The organization sells its produce through a CSA program and in grocery stores, as well as to restaurants. The proceeds go toward supporting the program’s interns and paying the organization’s staff.

MA’O co-founder Gary Maunakea-Forth says he and his wife Kukui started the farm because they were concerned about the future of Waianae and wanted to make a positive impact. The couple had grown up on farms and knew it was really hard work. “But it really informed a lot of decisions and made us who we are later in life,” says Maunakea-Forth. He says it’s important to teach Hawaiians to become self-sufficient in a state that imports 85-90 percent of its food.

Census data from 2017 shows that the community, which is on the west side of the island of O’ahu, has a poverty rate of 27 percent. This is more than double the rate of the rest of Hawaii. Maunakea-Forth says that Waianae is also one of the most food-insecure communities statewide. He says the farm has been causing some positive change in the community over the years to help tackle these problems. More than 300 young people have been through its internship programs, he says, and more than 140 of them have received degrees of some kind.

“Almost all have become employed,” he says. “It’s not that big of a deal when you consider that you only have 2.5 percent unemployment in Hawaii, but even in our community, our unemployment rate is about 10 or 12 percent.”

Tiare Toetu’u-Aipa is a current MA’O intern who has a hope of eventually becoming a radiology technician. Coming from a family of nine, she says it would have been difficult to find the money she needed for her post-secondary career.

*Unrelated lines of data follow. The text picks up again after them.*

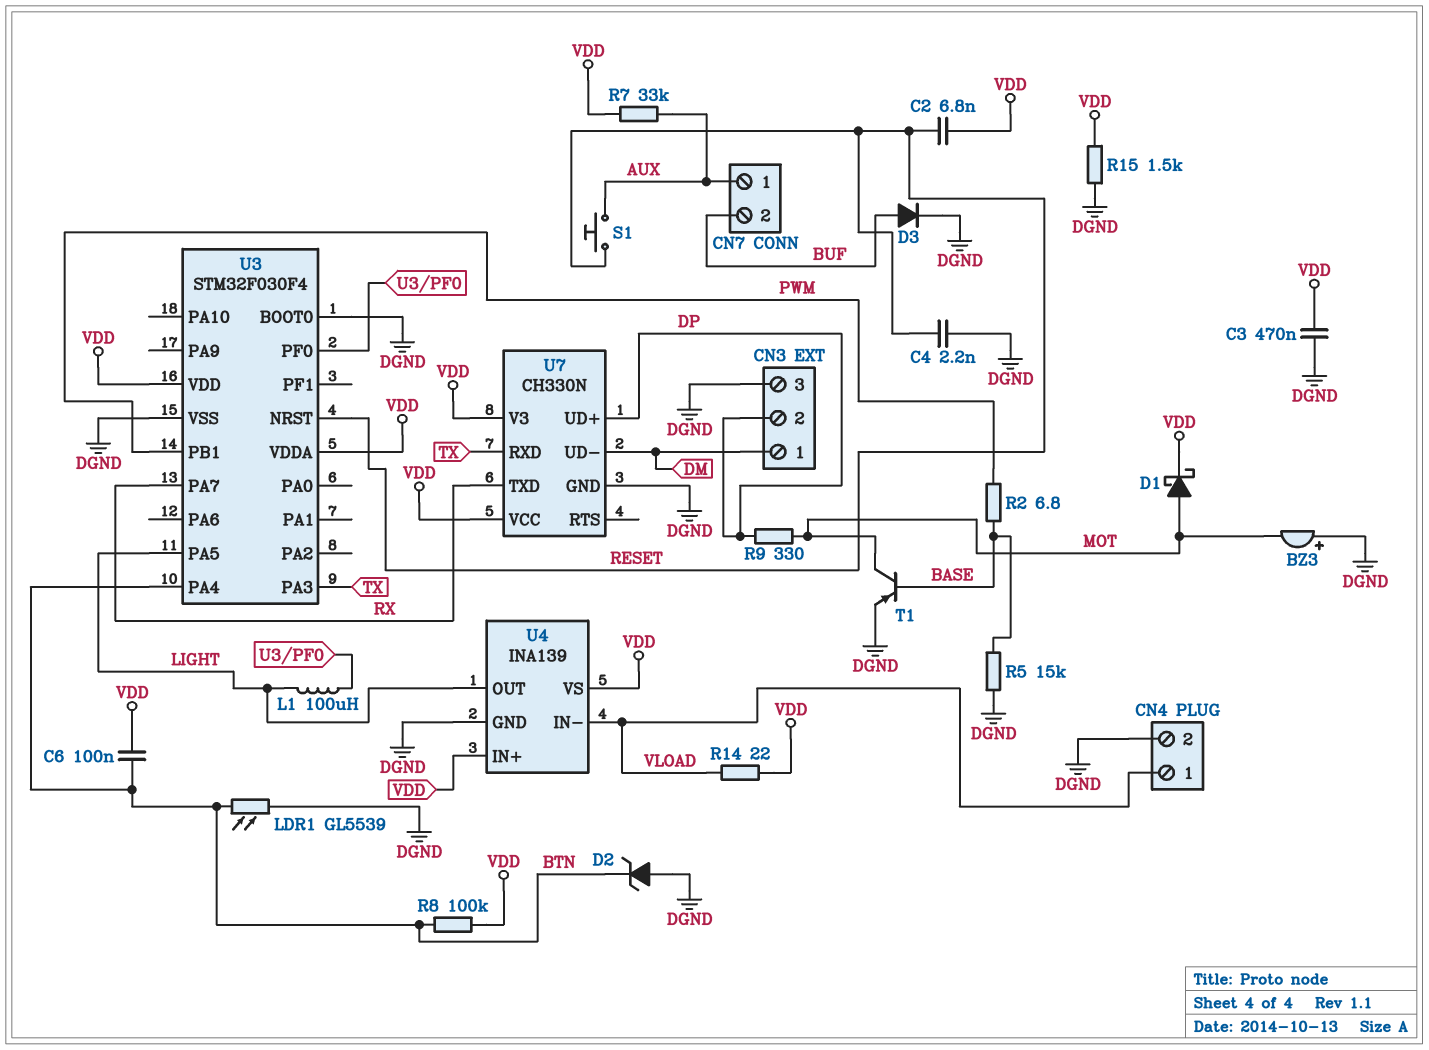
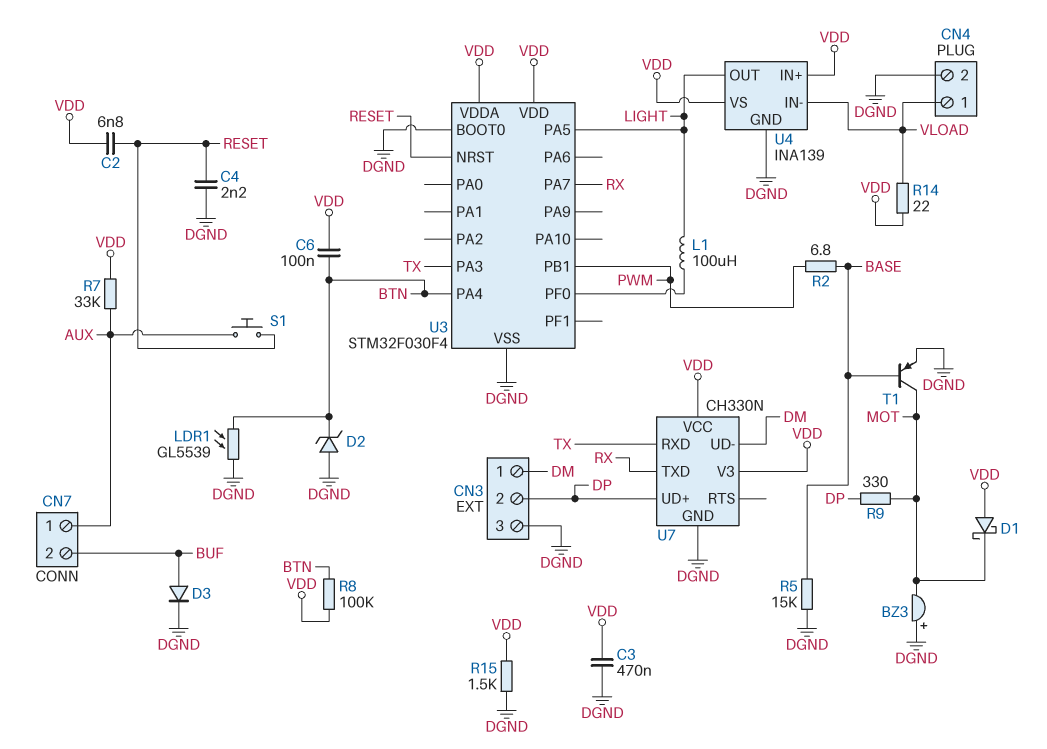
D1: schottky (A MOT, K VDD) -> schottky (A VDD, K MOT)

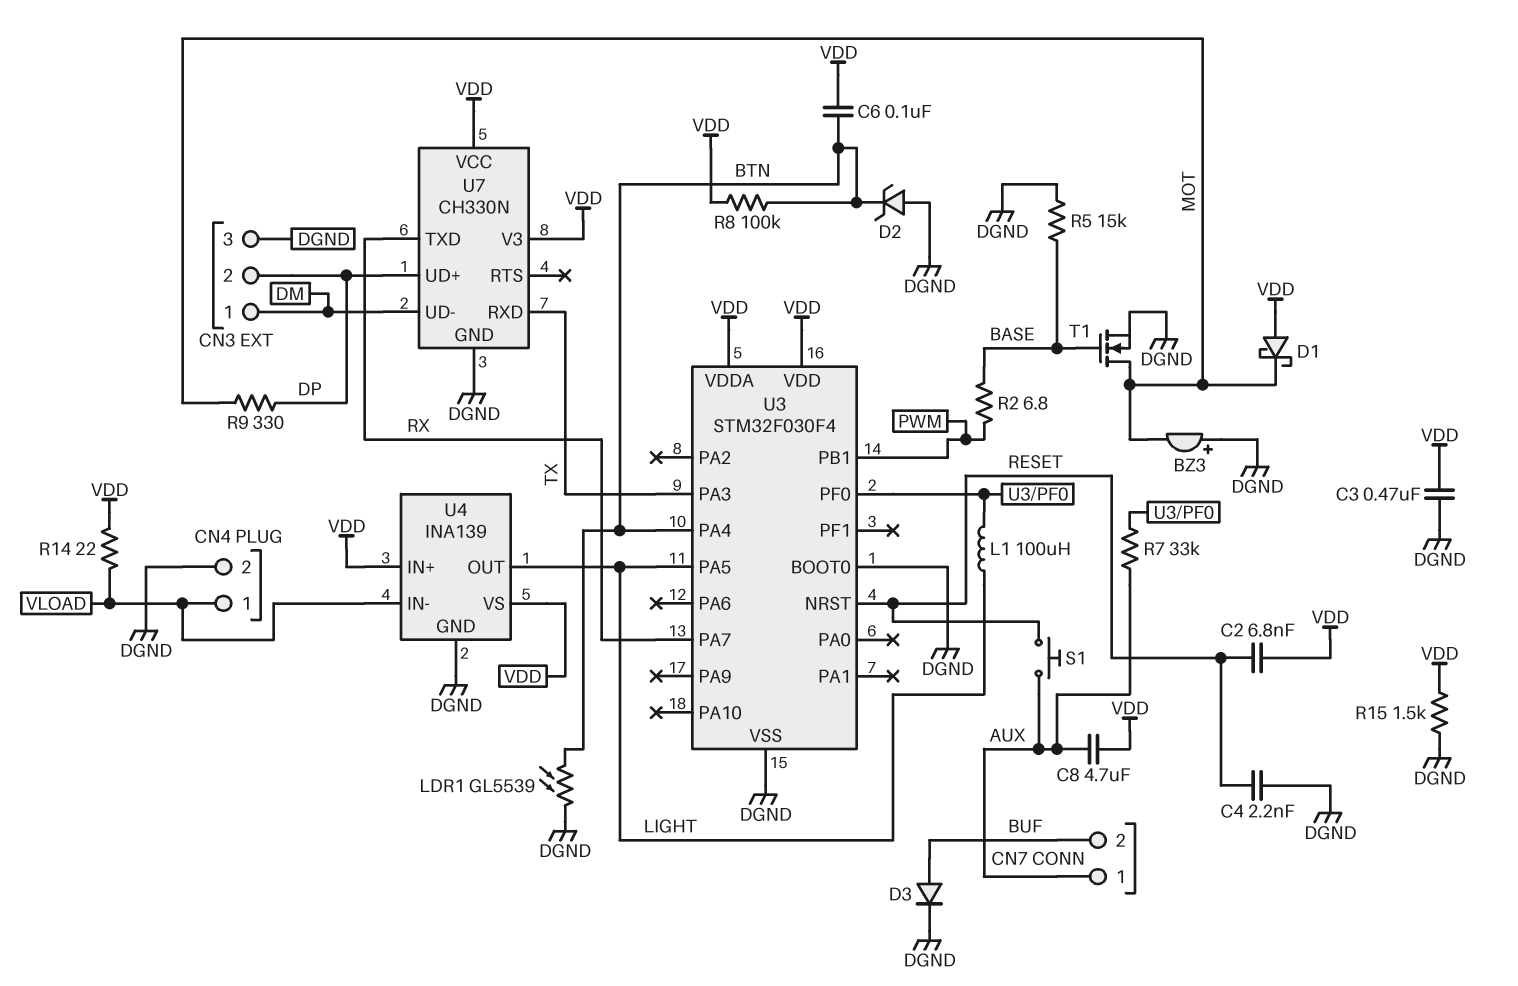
C8: none -> 4.7uF (AUX, VDD)
R7: 33k (AUX, VDD) -> 33k (AUX, U3/PF0)
T1: PNP (B BASE, C MOT, E DGND) -> NMOS (G BASE, D MOT, S DGND)

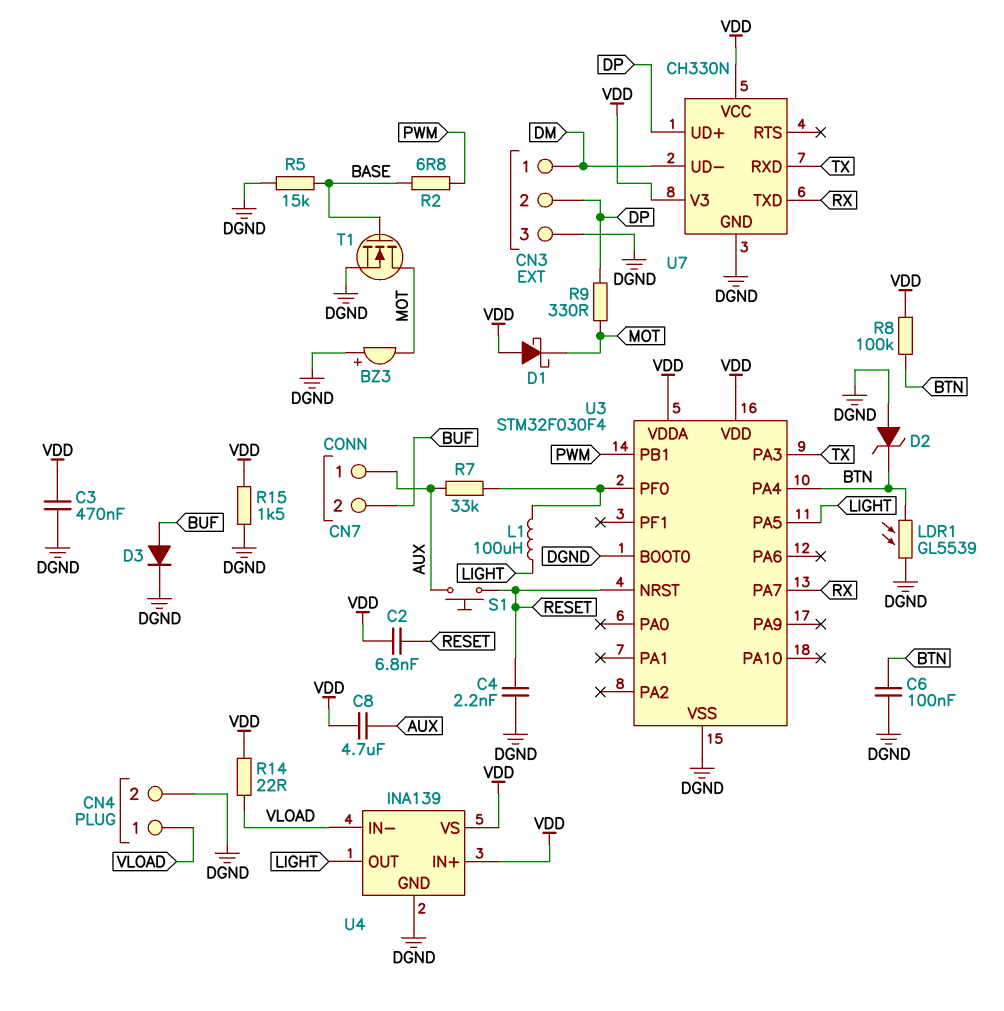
C6: 100nF (BTN, VDD) -> 100nF (BTN, DGND)

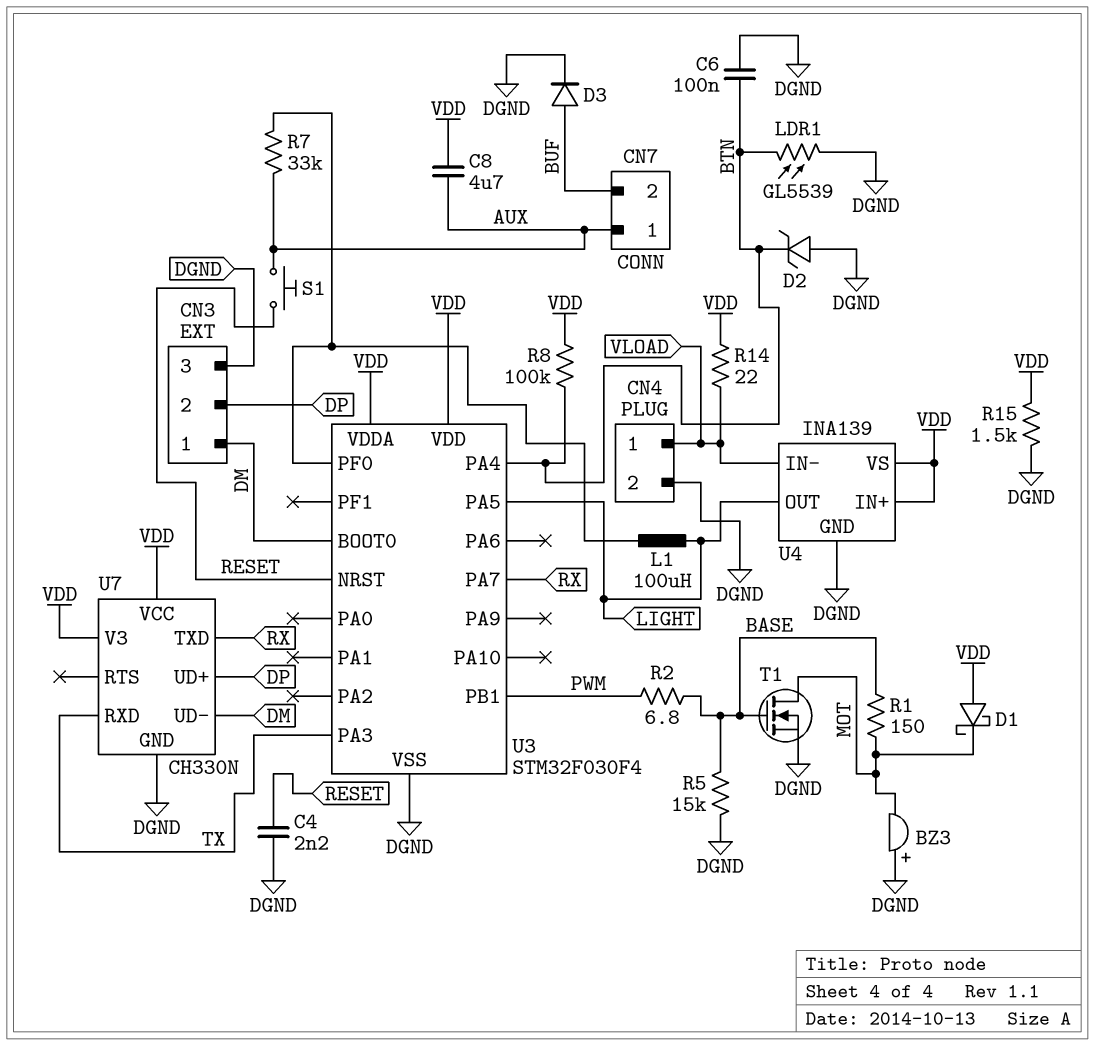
C2: 6.8nF (RESET, VDD) -> none
C3: 470nF (DGND, VDD) -> none
R1: none -> 150 (BASE, MOT)
R9: 330 (DP, MOT) -> none
U3 pin BOOT0: DGND -> DM

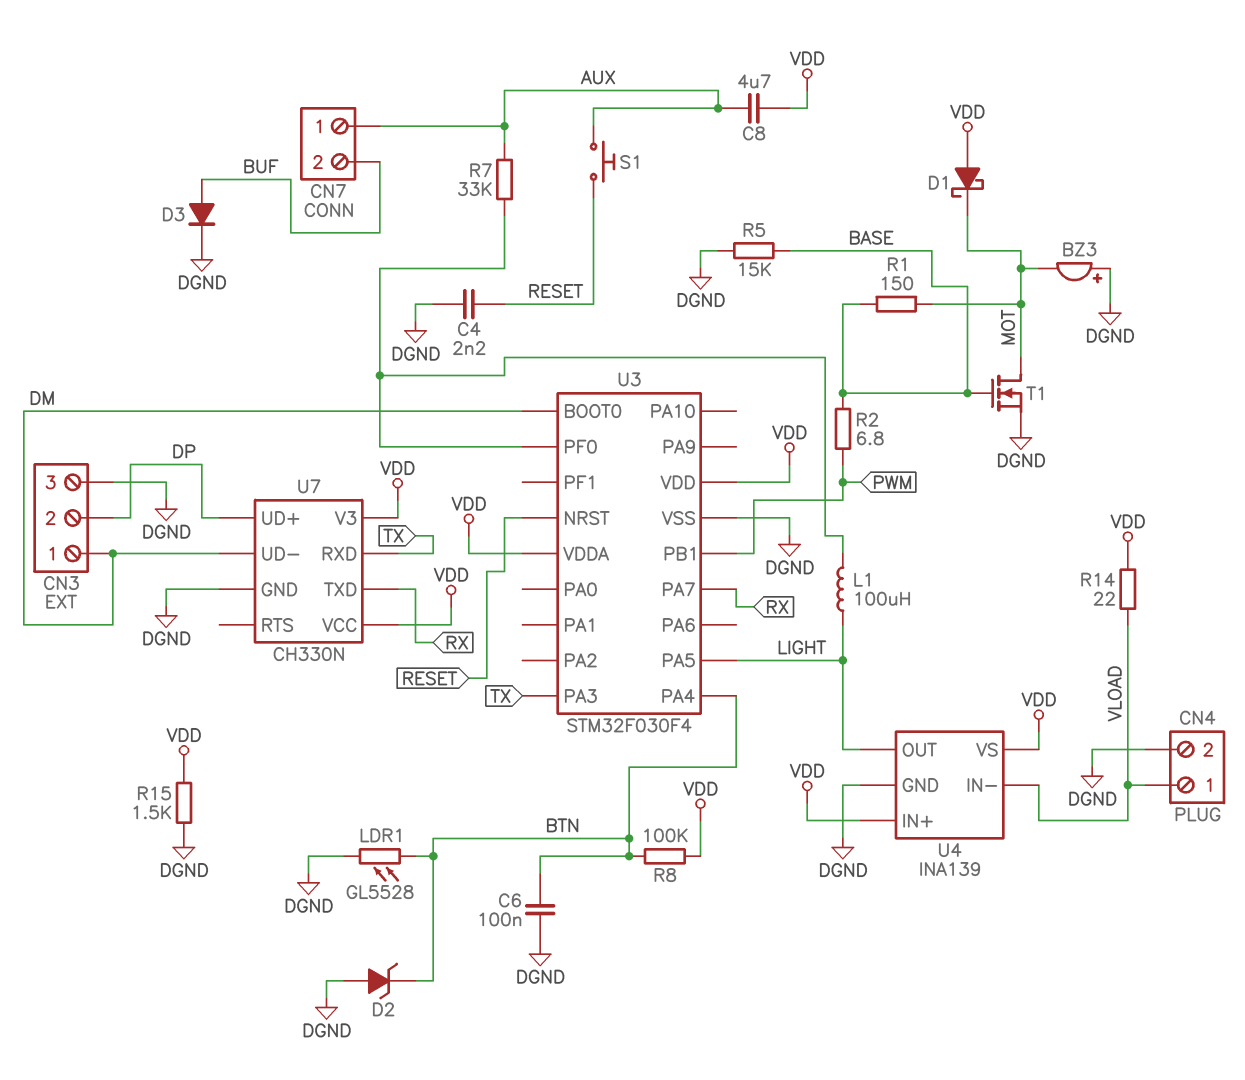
LDR1: GL5539 (BTN, DGND) -> GL5528 (BTN, DGND)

While MA’O has helped her get ahead with school, she says she’s picked up historical knowledge about her Hawaiian roots she never knew about before. “I believe that what our ancestors did before really goes hand in hand with what could better our food systems or how we’re living in general,” she says.

Using the knowledge she learned on the farm, Toetu’u-Aipa has been growing food with her family at home. While she doesn’t intend to go into farming as a profession, she says she’ll carry the strong work ethic she’s learned through farming into her career when it’s time to leave MA’O.